Kleine und mittlere Unternehmen (KMU) haben oft weder die Zeit noch die Spezialist:innen, um einen vollständigen ISMS-Aufbau zu stemmen. Genau hier setzt die DIN SPEC 27076 an: Sie definiert einen strukturierten, kompakten IT-Sicherheitscheck speziell für KMU – und ist die Grundlage für den BSI-„CyberRisikoCheck".
Was ist die DIN SPEC 27076?
Die DIN SPEC 27076 ist eine deutsche Fachvorgabe, die ein standardisiertes Verfahren für einen KMU-tauglichen IT-Sicherheitscheck beschreibt. Der Check wird durch qualifizierte Dienstleister in Form eines moderierten Interviews durchgeführt und prüft 27 Anforderungen aus sechs Themenfeldern: Organisation & Sensibilisierung, Identitäts- und Berechtigungsmanagement, Datensicherung & Datenschutz, Schwachstellenmanagement, IT-Systeme & Netzwerke sowie Behandlung von Sicherheitsvorfällen.
Für wen ist der Check gedacht?
- KMU bis ca. 50 Mitarbeitende, die einen pragmatischen Einstieg in strukturierte Informationssicherheit suchen.
- Unternehmen, die den BSI CyberRisikoCheck als Fördermaßnahme nutzen möchten.
- Organisationen, die eine Standortbestimmung vor einem ISMS- oder ISO-27001-Projekt wünschen.
- Geschäftsführer und IT-Verantwortliche, die einen faktenbasierten Report für Entscheidungen in der Hand haben wollen.
Ablauf in vier Schritten
- Kick-off und Scoping: Zielbild, Ansprechpartner und relevante Systeme werden abgestimmt.
- Interview (ca. 2–3 Stunden): Gemeinsam mit der Geschäftsleitung und der IT werden die 27 Anforderungen durchgegangen – ohne tiefen technischen Scan, aber mit klaren Antworten.
- Auswertung: Jede Anforderung wird bewertet, Risiken priorisiert, Maßnahmen hergeleitet.
- Ergebnisbericht mit Handlungsempfehlungen: Verständlich für die Geschäftsführung, konkret für die IT, mit Quick Wins und mittelfristigen Projekten.
Typische Erkenntnisse aus der Praxis
- Backups existieren – sind aber nicht getestet oder nicht offline.
- Admin-Zugänge sind ohne Multi-Faktor-Authentifizierung erreichbar.
- Patch- und Schwachstellenmanagement findet ad hoc statt, nicht systematisch.
- Kein dokumentierter Incident-Response-Prozess; Rufbereitschaft ist unklar.
- Awareness-Trainings fehlen oder erreichen nur Teile der Belegschaft.
Grenzen des Checks
Die DIN SPEC 27076 ersetzt weder einen Penetrationstest noch ein vollständiges ISMS. Sie liefert eine belastbare Standortbestimmung und Priorisierung – aber keine technische Tiefenprüfung einzelner Systeme. Für tiefergehende Analysen eignen sich ergänzend Penetrationstests oder eine vollständige Risikoanalyse nach ISO 27005.
Fazit
Die DIN SPEC 27076 ist der pragmatischste Einstieg in strukturierte IT-Sicherheit für den Mittelstand: schlanker Zeitaufwand, nachvollziehbarer Bericht, klare nächste Schritte. Wer die Ergebnisse ernst nimmt und in Quick Wins sowie mittelfristige Projekte überführt, hebt das Sicherheitsniveau spürbar – und schafft die Grundlage für weitergehende Zertifizierungen.

• Aufgabe:
Beantworte die folgenden Fragen zum Text über die DIN SPEC 27076.
(a) Wie viele Anforderungen aus wie vielen Themenfeldern prüft der Check?
(b) Wie lange dauert das Interview ungefähr?
(c) Was ersetzt die DIN SPEC 27076 nicht?

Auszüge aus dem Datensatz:
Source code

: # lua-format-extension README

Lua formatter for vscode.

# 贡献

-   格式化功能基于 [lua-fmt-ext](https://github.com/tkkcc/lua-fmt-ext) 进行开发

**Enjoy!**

• Lösung:
(a) 27 Anforderungen aus sechs Themenfeldern.
(b) Ca. 2–3 Stunden.
(c) Weder einen Penetrationstest noch ein vollständiges ISMS.